Dropping the kids off at the police station is never a terribly pleasant, warm-and-fuzzy experience. Being forced to do so because of the highly selfish and horrifying behavior of so-called caregivers in the children’s lives is disturbing enough. But this past weekend was even more difficult because Bear and Sunflower had a rough time saying good-bye.
When Bear got out of our car, he hugged me tight. I hugged him back and at first thought he was laughing. When he lifted his head to face me, though, he looked absolutely crushed, and tears burned paths down his cheeks. He looked so hurt. I felt tears in my own eyes just watching the pain in his.
The kids never asked for any of this.
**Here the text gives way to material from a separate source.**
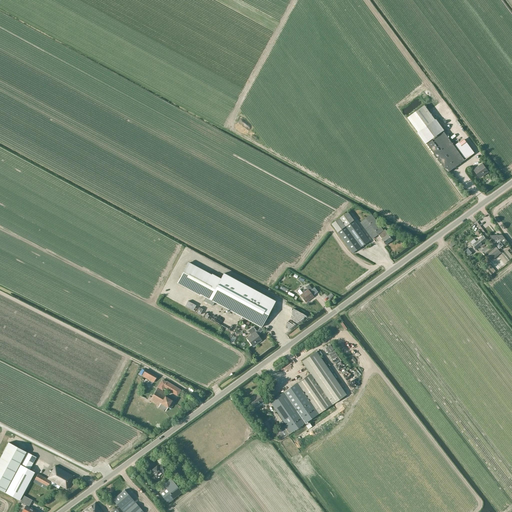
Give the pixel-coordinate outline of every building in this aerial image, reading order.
[(408,117),(419,132),(448,173),(474,153),(464,139),(454,146),(425,105),(408,117)] [(482,163),(473,169),(479,177),(484,173),(485,175),(488,172),(482,163)] [(348,212),(332,224),(338,232),(353,253),(369,241),(354,220),(348,212)] [(378,235),(382,239),(386,245),(393,240),(385,229),(384,230),(372,214),(370,216),(366,212),(360,217),(363,221),(360,223),(372,239),(378,235)] [(503,245),(508,242),(502,235),(500,237),(499,235),(490,236),(495,243),(496,245),(499,249),(503,246),(503,245)] [(485,245),(483,244),(487,240),(483,236),(472,245),(476,250),(481,246),(482,248),(485,245)] [(493,243),(484,252),(490,259),(500,251),(493,243)] [(505,252),(499,256),(505,264),(511,259),(505,252)] [(213,306),(214,302),(261,327),(275,301),(223,273),(220,280),(189,263),(178,283),(205,297),(203,301),(213,306)] [(487,266),(484,269),(490,276),(493,273),(487,266)] [(313,296),(310,291),(312,289),(309,285),(306,287),(307,289),(305,291),(304,290),(301,292),(303,293),(300,295),(305,303),(313,296)] [(260,339),(255,332),(256,331),(253,327),(248,331),(251,334),(246,338),(253,347),(257,344),(255,342),(260,339)] [(311,374),(270,402),(285,425),(274,433),(279,441),(287,435),(341,398),(345,396),(315,352),(302,361),(311,374)] [(164,388),(168,390),(177,395),(180,390),(162,379),(157,387),(163,391),(164,388)] [(165,396),(167,394),(165,393),(157,388),(149,402),(165,411),(168,407),(171,409),(175,403),(172,401),(165,396)] [(254,396),(248,400),(253,408),(263,401),(258,393),(254,396)] [(8,442),(0,457),(0,489),(5,493),(20,500),(35,473),(30,470),(36,457),(27,453),(8,442)] [(158,465),(151,471),(157,478),(162,474),(163,475),(169,471),(163,463),(159,467),(158,465)] [(47,489),(48,487),(51,481),(66,489),(73,476),(54,466),(47,479),(38,474),(34,479),(33,482),(47,489)] [(172,469),(175,474),(175,473),(178,477),(182,475),(176,466),(172,469)] [(162,490),(159,492),(168,503),(182,492),(171,478),(160,486),(162,490)] [(143,511),(125,489),(112,500),(122,511),(143,511)] [(35,511),(36,511),(27,506),(30,499),(26,497),(23,504),(26,505),(22,511),(35,511)] [(101,511),(95,503),(82,511),(101,511)]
Their lives have been turned upside down, shaken, mangled, and spit out, and through it all, the only explanations they have received from the guilty parties are more lies and manipulation.
“I don’t want to go.”
Gary and I have heard these words countless times, and it never gets easier. It is not about a popularity contest, a competition, or scoring points. It is about children who desperately want both parents in their lives, but are told to choose one and not the other. It tears them apart.
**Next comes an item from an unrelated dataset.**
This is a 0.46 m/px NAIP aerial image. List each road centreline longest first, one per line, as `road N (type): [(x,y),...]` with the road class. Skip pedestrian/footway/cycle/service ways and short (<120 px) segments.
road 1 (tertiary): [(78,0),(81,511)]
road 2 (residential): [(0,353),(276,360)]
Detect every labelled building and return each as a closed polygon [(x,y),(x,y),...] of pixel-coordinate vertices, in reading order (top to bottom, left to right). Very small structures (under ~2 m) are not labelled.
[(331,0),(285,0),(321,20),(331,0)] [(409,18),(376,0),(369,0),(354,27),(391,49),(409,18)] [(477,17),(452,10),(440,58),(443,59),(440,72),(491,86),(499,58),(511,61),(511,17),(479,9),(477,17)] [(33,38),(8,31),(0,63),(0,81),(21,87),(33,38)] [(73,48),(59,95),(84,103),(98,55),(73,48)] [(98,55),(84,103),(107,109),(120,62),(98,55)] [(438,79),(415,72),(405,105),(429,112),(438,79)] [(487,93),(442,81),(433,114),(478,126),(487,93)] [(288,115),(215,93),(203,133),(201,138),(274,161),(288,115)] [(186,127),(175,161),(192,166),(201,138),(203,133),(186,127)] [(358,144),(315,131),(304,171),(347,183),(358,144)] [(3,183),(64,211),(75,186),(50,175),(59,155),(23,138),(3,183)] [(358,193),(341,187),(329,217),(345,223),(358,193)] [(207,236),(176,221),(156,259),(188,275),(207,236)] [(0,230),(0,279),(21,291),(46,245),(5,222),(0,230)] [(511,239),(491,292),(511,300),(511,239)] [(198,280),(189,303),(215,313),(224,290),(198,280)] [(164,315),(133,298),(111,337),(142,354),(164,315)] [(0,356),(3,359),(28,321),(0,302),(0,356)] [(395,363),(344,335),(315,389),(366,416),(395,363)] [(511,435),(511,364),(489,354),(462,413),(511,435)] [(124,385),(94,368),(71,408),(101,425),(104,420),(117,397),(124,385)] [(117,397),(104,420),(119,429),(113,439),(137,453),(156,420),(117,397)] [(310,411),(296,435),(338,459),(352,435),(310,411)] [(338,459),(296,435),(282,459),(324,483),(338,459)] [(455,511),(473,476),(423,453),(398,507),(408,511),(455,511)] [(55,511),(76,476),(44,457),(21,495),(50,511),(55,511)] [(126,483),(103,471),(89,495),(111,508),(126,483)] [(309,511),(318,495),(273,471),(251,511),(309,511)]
It would be so much easier for them to make the transition from home to home if they had never heard shouted threats of never seeing Daddy again. It would be so much easier for them if they had never watched adults they are supposed to be able to trust screaming like hysterical brats at me, at their father. It would be so much easier for them if everyone prioritized them.
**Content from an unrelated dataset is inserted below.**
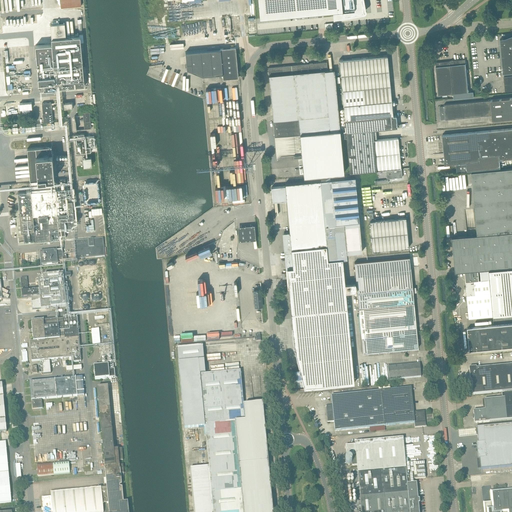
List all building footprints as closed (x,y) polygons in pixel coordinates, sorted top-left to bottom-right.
[(1,0),(2,10),(12,9),(12,7),(8,7),(8,0),(1,0)] [(258,0),(260,17),(342,10),(343,16),(363,12),(364,10),(362,0),(258,0)] [(210,1),(169,3),(170,22),(211,19),(210,1)] [(44,76),(45,86),(44,87),(44,88),(45,89),(84,86),(80,36),(66,37),(65,23),(55,24),(50,24),(52,38),(51,38),(55,75),(44,76)] [(511,34),(510,35),(506,37),(505,37),(504,37),(502,38),(500,38),(504,72),(504,75),(505,90),(511,89),(511,34)] [(238,77),(235,47),(220,49),(185,52),(187,69),(203,76),(223,74),(223,79),(238,77)] [(387,55),(339,60),(342,90),(390,86),(387,55)] [(436,62),(436,67),(438,95),(453,93),(454,98),(474,97),(473,92),(468,92),(465,60),(450,61),(436,63),(436,62)] [(300,133),(301,152),(304,177),(344,173),(340,129),(334,70),(327,70),(327,62),(313,63),(312,63),(309,63),(309,64),(268,67),(269,75),(274,135),(300,133)] [(390,86),(342,90),(343,105),(392,101),(390,86)] [(490,100),(449,104),(444,104),(444,106),(440,107),(441,120),(445,119),(492,115),(492,120),(511,117),(511,97),(490,100)] [(392,101),(343,105),(350,173),(376,170),(373,140),(373,130),(397,127),(396,115),(393,116),(392,101)] [(44,123),(53,122),(51,102),(42,103),(44,123)] [(7,116),(14,116),(14,106),(6,106),(7,116)] [(91,128),(90,115),(75,116),(76,130),(91,128)] [(511,158),(511,128),(442,135),(445,165),(459,163),(459,171),(468,170),(501,167),(500,160),(511,158)] [(76,153),(81,153),(91,152),(90,147),(85,147),(84,134),(74,135),(76,153)] [(386,170),(401,168),(398,138),(373,140),(376,170),(386,170)] [(60,238),(66,238),(65,228),(74,227),(71,187),(69,187),(69,185),(65,186),(65,188),(61,189),(61,186),(55,186),(52,147),(27,149),(31,191),(18,192),(21,232),(23,231),(24,242),(60,239),(60,238)] [(401,168),(386,170),(387,179),(402,177),(401,168)] [(511,168),(472,172),(478,235),(452,237),(455,272),(465,271),(465,276),(479,275),(478,270),(481,270),(482,274),(485,274),(485,269),(489,269),(511,266),(511,168)] [(300,370),(292,372),(296,388),(354,383),(342,258),(346,258),(346,253),(362,251),(354,177),(285,183),(285,186),(271,187),(273,201),(287,200),(290,232),(284,233),(286,253),(292,252),(293,267),(287,268),(287,273),(282,273),(283,273),(283,278),(282,278),(288,278),(295,348),(300,370)] [(373,212),(369,213),(372,251),(409,248),(406,217),(373,220),(373,212)] [(77,261),(82,261),(83,261),(83,259),(95,257),(105,256),(103,238),(79,241),(74,241),(75,249),(71,250),(72,260),(77,259),(77,261)] [(40,252),(41,266),(42,266),(58,264),(58,261),(63,261),(63,260),(67,260),(66,255),(63,255),(62,251),(57,252),(57,250),(40,252)] [(354,263),(357,292),(362,353),(418,348),(410,257),(354,263)] [(489,274),(493,316),(511,313),(511,266),(489,269),(489,274)] [(28,288),(27,277),(20,278),(21,288),(22,288),(22,291),(22,298),(40,296),(41,309),(66,306),(63,274),(64,274),(59,274),(59,273),(48,274),(48,275),(48,276),(38,277),(39,290),(28,291),(27,288),(28,288)] [(105,295),(104,289),(103,273),(79,276),(82,308),(88,308),(87,307),(106,305),(105,299),(108,298),(107,295),(105,295)] [(479,275),(465,276),(467,287),(464,288),(464,292),(467,292),(469,318),(493,316),(489,274),(485,274),(482,274),(482,279),(479,280),(479,275)] [(262,307),(262,302),(261,290),(254,291),(255,307),(262,307)] [(81,357),(78,322),(77,317),(44,320),(32,321),(33,341),(30,341),(32,361),(81,357)] [(470,351),(511,346),(511,323),(467,328),(470,351)] [(100,328),(92,328),(93,343),(101,342),(100,328)] [(177,348),(178,359),(178,363),(184,429),(205,427),(209,467),(190,468),(194,511),(272,511),(263,404),(244,405),(241,374),(242,374),(241,372),(240,372),(240,371),(205,374),(203,345),(177,348)] [(420,364),(388,367),(389,380),(400,379),(400,384),(407,383),(406,378),(421,377),(420,364)] [(511,364),(490,367),(492,393),(511,391),(511,364)] [(108,365),(94,366),(95,380),(115,378),(115,370),(108,370),(108,365)] [(492,393),(490,367),(470,369),(473,395),(492,393)] [(31,400),(84,395),(82,377),(60,379),(60,377),(55,377),(49,378),(50,380),(30,382),(31,400)] [(51,496),(41,497),(42,508),(43,508),(43,511),(42,511),(103,511),(103,503),(108,503),(109,511),(128,511),(128,501),(123,502),(121,474),(124,473),(123,464),(119,465),(119,461),(123,460),(122,449),(114,449),(108,386),(97,387),(107,486),(81,489),(80,487),(76,487),(76,486),(66,487),(66,490),(51,492),(51,496)] [(411,388),(331,396),(332,405),(327,406),(329,422),(334,422),(335,431),(414,423),(415,427),(414,427),(414,428),(426,426),(424,411),(413,412),(411,388)] [(511,392),(502,393),(502,394),(504,393),(504,398),(484,400),(485,410),(473,411),(474,416),(473,416),(473,417),(473,418),(474,418),(474,423),(490,422),(490,421),(511,419),(511,392)] [(511,424),(477,427),(478,443),(477,443),(478,459),(480,459),(481,469),(511,466),(511,424)] [(349,469),(346,469),(347,477),(354,476),(357,505),(349,506),(349,511),(418,511),(417,503),(420,503),(419,499),(417,499),(415,483),(414,483),(414,479),(426,478),(424,462),(405,463),(403,438),(355,442),(355,445),(356,455),(357,468),(349,469)] [(5,442),(2,442),(0,442),(0,503),(11,502),(6,446),(5,442)] [(69,461),(37,464),(38,476),(70,473),(69,461)] [(511,511),(511,489),(496,491),(491,491),(492,502),(485,503),(484,504),(484,511),(511,511)]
As Gary and I drove home after dropping off the kids, I tried to imagine either of us using the kids as weapons, as pawns, shoving them about to suit ourselves, deaf to their cries. I tried to imagine refusing to let Gary know about the kids’ events, just so I could have the shallow thrill of knowing he wasn’t there, even though the kids wanted him to be. I tried to imagine being so immature that I had to remove Dove’s or Sunflower’s nail polish the instant they hit the door if it was applied by the other parent, no matter how much they wanted to keep it on. I tried to imagine being driven by insane pettiness to destroy clothing, shoes, and toys the children cherished, simply because the items were given to them by the other parent.
I couldn’t imagine it. Neither Gary nor I would ever do any of those things to the kids. Because ultimately, that is what it comes down to: the kids pay the price for all of it.
I could not look into the kids’ faces and say, “I know what I am about to do is going to hurt you, but I’m going to do it anyway because I only care about me.”
But this is exactly what they live with on an ongoing basis from someone who claims to love them. Sorry, I don’t buy it. Love is not abuse, manipulation, lying, and using.
It is filth for the word “love” to come from the mouth of someone who truly only loves herself.